TEXTABSCHNITT »
>>>
Anlegerschutzverein bereitet rechtliche Schritte vor
Hat das Management von Meyer Burger in den vergangenen Jahren strategische Fehler begangen? «Die Entwicklung des Aktienkurses sagt viel über den Managementerfolg aus», sagt Bernd Laux, Analyst bei der Zürcher Kantonalbank. Das Vertrauen der Finanzmärkte in die Geschäftsführung von Meyer Burger sei in den vergangenen Jahren nahezu vollständig verloren gegangen.
Die Halbjahreszahlen veröffentlicht der Solarproduzent frühestens Ende September. Ebenso, ob Hauptaktionär Kondraschew bei einer erneuten Kapitalerhöhung nochmals mitziehen wird. Mark Kerekes, der Sentis Capital zugeordnet wird, ist am Montag überraschend aus dem Verwaltungsrat ausgetreten. Für Beobachter ein Hinweis, dass Kondraschew beim nächsten Mal kein neues Kapital einschiessen wird. Auf Fragen dazu wollte sich Sentis Capital nicht äussern.
<<<
[Seitenweise Textauszüge]
>>>
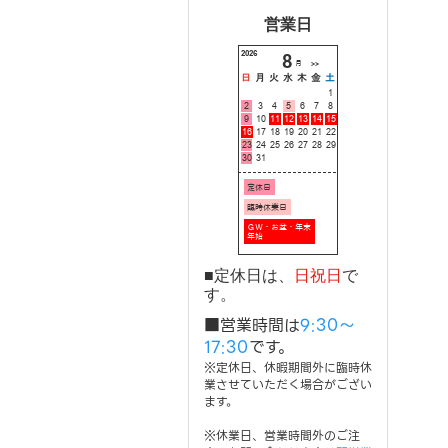
営業日
■定休日は、
日祝日
で
す。
■営業時間は
9:30～
17:30
です。
※定休日、休暇期間外に臨時休
業させていただく場合がござい
ます。
※休業日、営業時間外のご注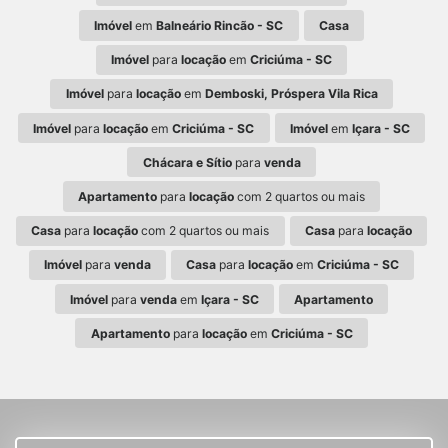
Imóvel
em
Balneário Rincão - SC
Casa
Imóvel
para
locação
em
Criciúma - SC
Imóvel
para
locação
em
Demboski, Próspera Vila Rica
Imóvel
para
locação
em
Criciúma - SC
Imóvel
em
Içara - SC
Chácara e Sítio
para
venda
Apartamento
para
locação
com 2 quartos ou mais
Casa
para
locação
com 2 quartos ou mais
Casa
para
locação
Imóvel
para
venda
Casa
para
locação
em
Criciúma - SC
Imóvel
para
venda
em
Içara - SC
Apartamento
Apartamento
para
locação
em
Criciúma - SC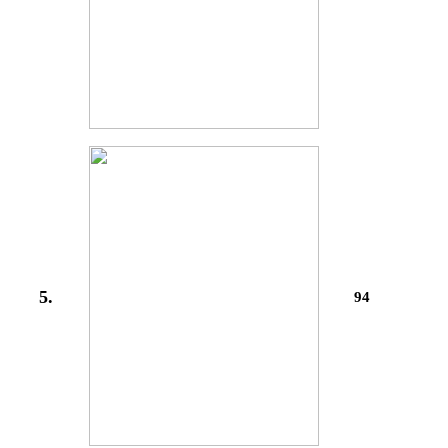
5.
94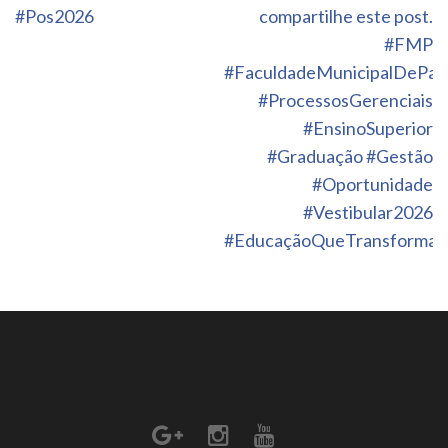
#Pos2026
compartilhe este post.
#FMP
#FaculdadeMunicipalDePal
#ProcessosGerenciais
#EnsinoSuperior
#Graduação #Gestão
#Oportunidade
#Vestibular2026
#EducaçãoQueTransforma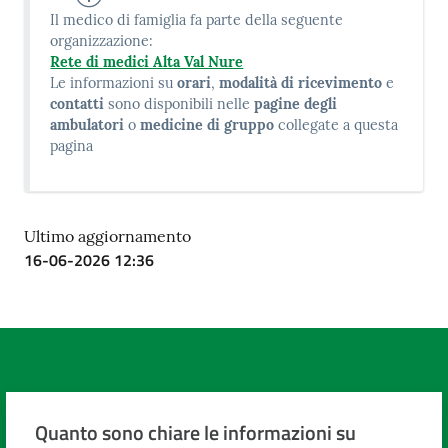
Il medico di famiglia fa parte della seguente
organizzazione:
Rete di medici Alta Val Nure
Le informazioni su
orari
,
modalità di ricevimento
e
contatti
sono disponibili nelle
pagine degli
ambulatori
o
medicine di gruppo
collegate a questa
pagina
Ultimo aggiornamento
16-06-2026 12:36
Quanto sono chiare le informazioni su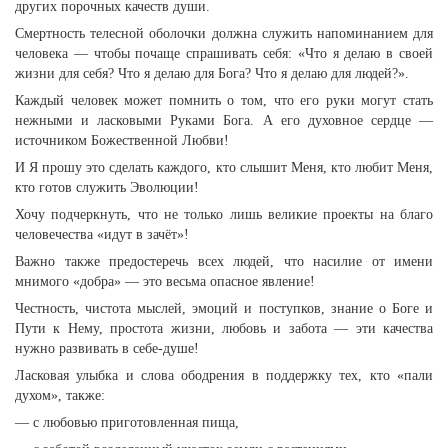
других порочных качеств души.
Смертность телесной оболочки должна служить напоминанием для
человека — чтобы почаще спрашивать себя: «Что я делаю в своей
жизни для себя? Что я делаю для Бога? Что я делаю для людей?».
Каждый человек может помнить о том, что его руки могут стать
нежными и ласковыми Руками Бога. А его духовное сердце —
источником Божественной Любви!
И Я прошу это сделать каждого, кто слышит Меня, кто любит Меня,
кто готов служить Эволюции!
Хочу подчеркнуть, что не только лишь великие проекты на благо
человечества «идут в зачёт»!
Важно также предостеречь всех людей, что насилие от имени
мнимого «добра» — это весьма опасное явление!
Честность, чистота мыслей, эмоций и поступков, знание о Боге и
Пути к Нему, простота жизни, любовь и забота — эти качества
нужно развивать в себе-душе!
Ласковая улыбка и слова ободрения в поддержку тех, кто «пали
духом», также:
— с любовью приготовленная пища,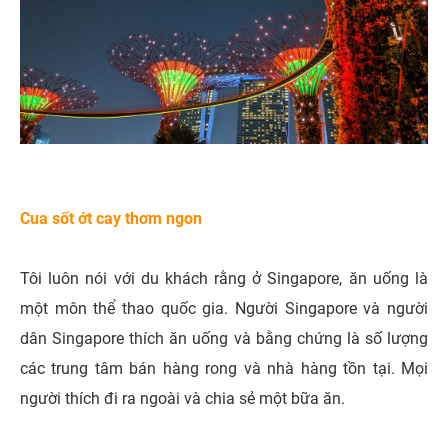
Cua sốt ớt cay thơm ngon
Tôi luôn nói với du khách rằng ở Singapore, ăn uống là
một môn thể thao quốc gia. Người Singapore và người
dân Singapore thích ăn uống và bằng chứng là số lượng
các trung tâm bán hàng rong và nhà hàng tồn tại. Mọi
người thích đi ra ngoài và chia sẻ một bữa ăn.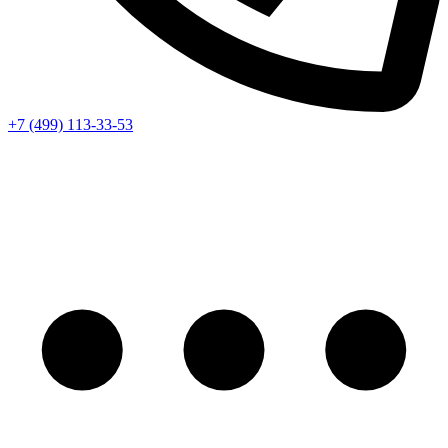
+7 (499) 113-33-53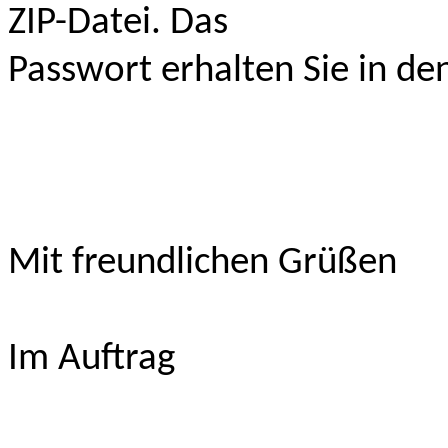
ZIP-Datei. Das
Passwort erhalten Sie in de
Mit freundlichen Grüßen
Im Auftrag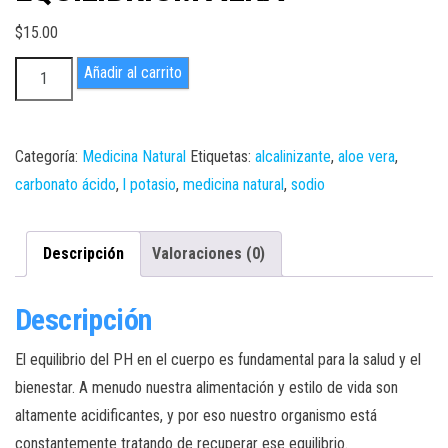
$
15.00
EQUILIBRIUM
Añadir al carrito
ALKA
cantidad
Categoría:
Medicina Natural
Etiquetas:
alcalinizante
,
aloe vera
,
carbonato ácido
,
l potasio
,
medicina natural
,
sodio
Descripción
Valoraciones (0)
Descripción
El equilibrio del PH en el cuerpo es fundamental para la salud y el
bienestar. A menudo nuestra alimentación y estilo de vida son
altamente acidificantes, y por eso nuestro organismo está
constantemente tratando de recuperar ese equilibrio.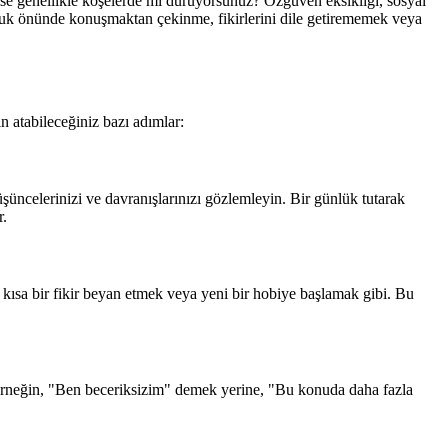
 ise genellikle köşelerde mi duruyorsunuz? Özgüven eksikliği, sosyal
luluk önünde konuşmaktan çekinme, fikirlerini dile getirememek veya
n atabileceğiniz bazı adımlar:
şüncelerinizi ve davranışlarınızı gözlemleyin. Bir günlük tutarak
r.
kısa bir fikir beyan etmek veya yeni bir hobiye başlamak gibi. Bu
ın. Örneğin, "Ben beceriksizim" demek yerine, "Bu konuda daha fazla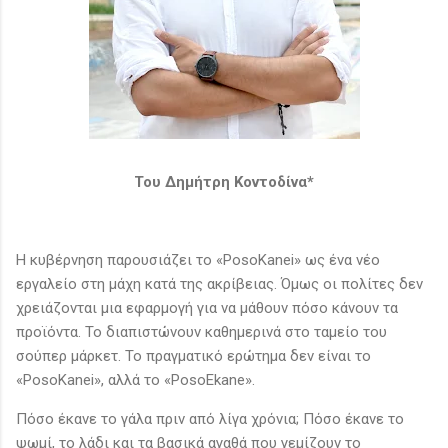
Του Δημήτρη Κοντοδίνα*
Η κυβέρνηση παρουσιάζει το «PosoKanei» ως ένα νέο
εργαλείο στη μάχη κατά της ακρίβειας. Όμως οι πολίτες δεν
χρειάζονται μια εφαρμογή για να μάθουν πόσο κάνουν τα
προϊόντα. Το διαπιστώνουν καθημερινά στο ταμείο του
σούπερ μάρκετ. Το πραγματικό ερώτημα δεν είναι το
«PosoKanei», αλλά το «PosoEkane».
Πόσο έκανε το γάλα πριν από λίγα χρόνια; Πόσο έκανε το
ψωμί, το λάδι και τα βασικά αγαθά που γεμίζουν το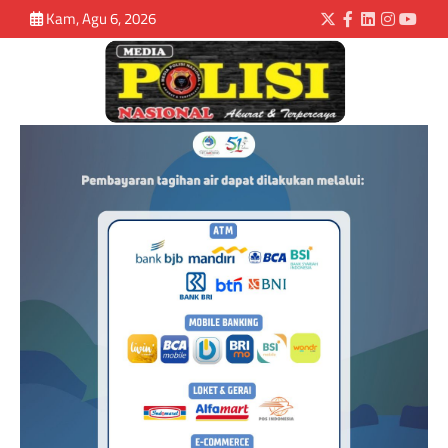
Kam, Agu 6, 2026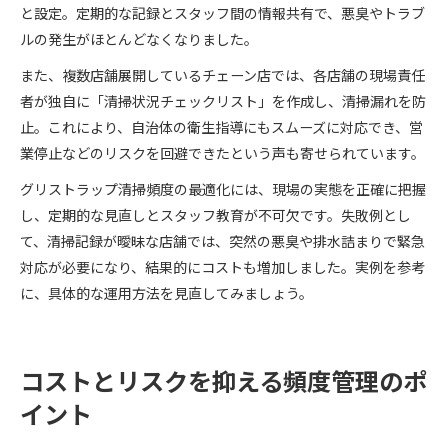
と設定。定期的な記録とスタッフ間の情報共有で、悪臭やトラブ
ルの発生がほとんどなくなりました。
また、複数店舗展開しているチェーン店では、各店舗の現場責任
者が独自に「清掃状況チェックリスト」を作成し、清掃漏れを防
止。これにより、自治体の衛生指導にもスムーズに対応でき、営
業停止などのリスクを回避できたという声も寄せられています。
グリストラップ清掃頻度の最適化には、現場の実態を正確に把握
し、定期的な見直しとスタッフ教育が不可欠です。失敗例とし
て、清掃記録が曖昧な店舗では、突然の悪臭や排水詰まりで緊急
対応が必要になり、結果的にコストも増加しました。実例を参考
に、具体的な運用方法を見直してみましょう。
コストとリスクを抑える頻度管理のポ
イント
<<<
AUFGABE A » Worauf stützt Bernd Laux im Textabschnitt über Meyer Burger seine Einschätzung des Managementerfolgs? Antworte in ein bis drei Sätzen.
AUFGABE B » Führe den Textabschnitt über Meyer Burger im Anschluss an seinen letzten Satz weiter.

ERGEBNIS DER AUFGABE A » Laux verweist auf die Entwicklung des Aktienkurses, die seiner Aussage nach viel über den Managementerfolg aussagt. Zudem sei das Vertrauen der Finanzmärkte in die Geschäftsführung von Meyer Burger in den vergangenen Jahren nahezu vollständig verloren gegangen.

ERGEBNIS DER AUFGABE B »
Ungemach droht dem Unternehmen zudem von seinen Aktionärinnen und Aktionären. Der Schweizerische Anlegerschutzverein bereitet rechtliche Schritte gegen das Unternehmen vor. Mehr als 250 Aktionäre hätten sich bis heute registriert, so der Verein auf Anfrage. Diese sehen sich von den Versprechungen der Geschäftsleitung und der Unternehmenskommunikation getäuscht. Den Aktionären von Meyer Burger stehen auch künftig turbulente Zeiten bevor.